I don’t know how to write about the thing I want to talk about today. I don’t have enough research or learning on the topic, so I will likely write about this imperfectly and possibly offend or disappoint people.
But I’m going to try my best to not do so.
I keep thinking of the evolution of queerness, the evolution of our labels and identities, specifically here in America, as I can’t speak for anywhere else. But also specifically those of us who were not able to keep our ancestral words and traditions alive due to colonization and Christian supremacy.
Because queerness has always existed. And maybe labels weren’t as important in early human years? But we love to have words that have meaning that give us validation to our experience, and nothing is wrong with that. So evolution of queerness, identity, etc. happened. And it helped us find each other. Helped us survive (though many of us also didn’t).
But now I also think of how frustrated I get with the microlabels, with having to validate my existence with every “queer” behavior. I wonder if in the future, possibly after I am gone from this world, if microlabels will be around. Or if humanity will come back around to we are who we are and we love who we love and we are family with those that we say are our family.
Please feel free to share any books or references that I should study on this because I’m feeling super disconnected and frustrated with myself lately.

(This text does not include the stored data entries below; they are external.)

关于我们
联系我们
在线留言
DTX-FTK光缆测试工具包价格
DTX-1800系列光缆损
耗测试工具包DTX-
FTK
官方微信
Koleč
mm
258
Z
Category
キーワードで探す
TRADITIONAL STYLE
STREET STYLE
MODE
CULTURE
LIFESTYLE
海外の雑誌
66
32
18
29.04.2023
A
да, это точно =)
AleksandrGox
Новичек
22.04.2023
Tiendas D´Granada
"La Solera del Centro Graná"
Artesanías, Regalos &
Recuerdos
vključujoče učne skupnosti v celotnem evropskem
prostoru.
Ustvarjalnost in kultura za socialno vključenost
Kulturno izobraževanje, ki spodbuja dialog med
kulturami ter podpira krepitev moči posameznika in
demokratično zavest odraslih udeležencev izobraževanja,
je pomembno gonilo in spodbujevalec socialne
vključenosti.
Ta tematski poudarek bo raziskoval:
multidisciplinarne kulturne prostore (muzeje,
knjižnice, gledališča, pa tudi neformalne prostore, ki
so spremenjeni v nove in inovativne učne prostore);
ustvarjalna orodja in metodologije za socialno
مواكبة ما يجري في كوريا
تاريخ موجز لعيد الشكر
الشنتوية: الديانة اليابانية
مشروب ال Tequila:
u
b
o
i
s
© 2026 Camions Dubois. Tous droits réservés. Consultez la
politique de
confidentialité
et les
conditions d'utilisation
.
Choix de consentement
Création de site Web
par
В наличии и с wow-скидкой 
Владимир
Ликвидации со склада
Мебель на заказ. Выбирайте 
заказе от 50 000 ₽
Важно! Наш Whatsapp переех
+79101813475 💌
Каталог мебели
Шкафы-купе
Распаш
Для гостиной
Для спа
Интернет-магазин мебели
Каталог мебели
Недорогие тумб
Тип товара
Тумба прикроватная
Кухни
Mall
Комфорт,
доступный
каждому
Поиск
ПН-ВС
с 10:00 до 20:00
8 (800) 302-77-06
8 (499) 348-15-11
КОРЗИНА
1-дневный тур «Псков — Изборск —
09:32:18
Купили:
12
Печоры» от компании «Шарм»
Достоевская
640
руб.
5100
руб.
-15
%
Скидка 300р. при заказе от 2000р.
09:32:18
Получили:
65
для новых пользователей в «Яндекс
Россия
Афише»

For me, the word ‘queer’ is for the world at large (I don’t need to explain the details of my gender and sexuality to everyone, just know that I’m some version of queer and that that’s enough). My micro-labels are for me and a select few whom I trust a) to see me as I am, and not as they wish or imagine me to be, and b) not to judge me if/when those micro-labels evolve with further understanding and evolution of myself. I think our labels will come and go as all language does, but any label is useful in the now, if it gives us meaning and helps us find our community.
I agree. I feel like microlabels have provided connection, or validation for some people, especially when your experiences are outside of the common, even as a queer person. I think that finding a word can be deeply useful when you’re learning about yourself. I think sometimes microlabels can even be reactionary because comphet gaslights many queers for so long, I’ve seen microlabels used almost like a talisman against this gaslighting.
I, too, hope one that one day we collectively get to a point where we are who are and we love who love and the process of sharing that or having it acknowledged in community is a conversation of invited intimacy where we share what our queerness means for us. When the shape, space, and actions of our queerness get to be held and validated and allowed to grow and shift and be explored-first by ourselves to ourselves and then to and in the communities we belong to.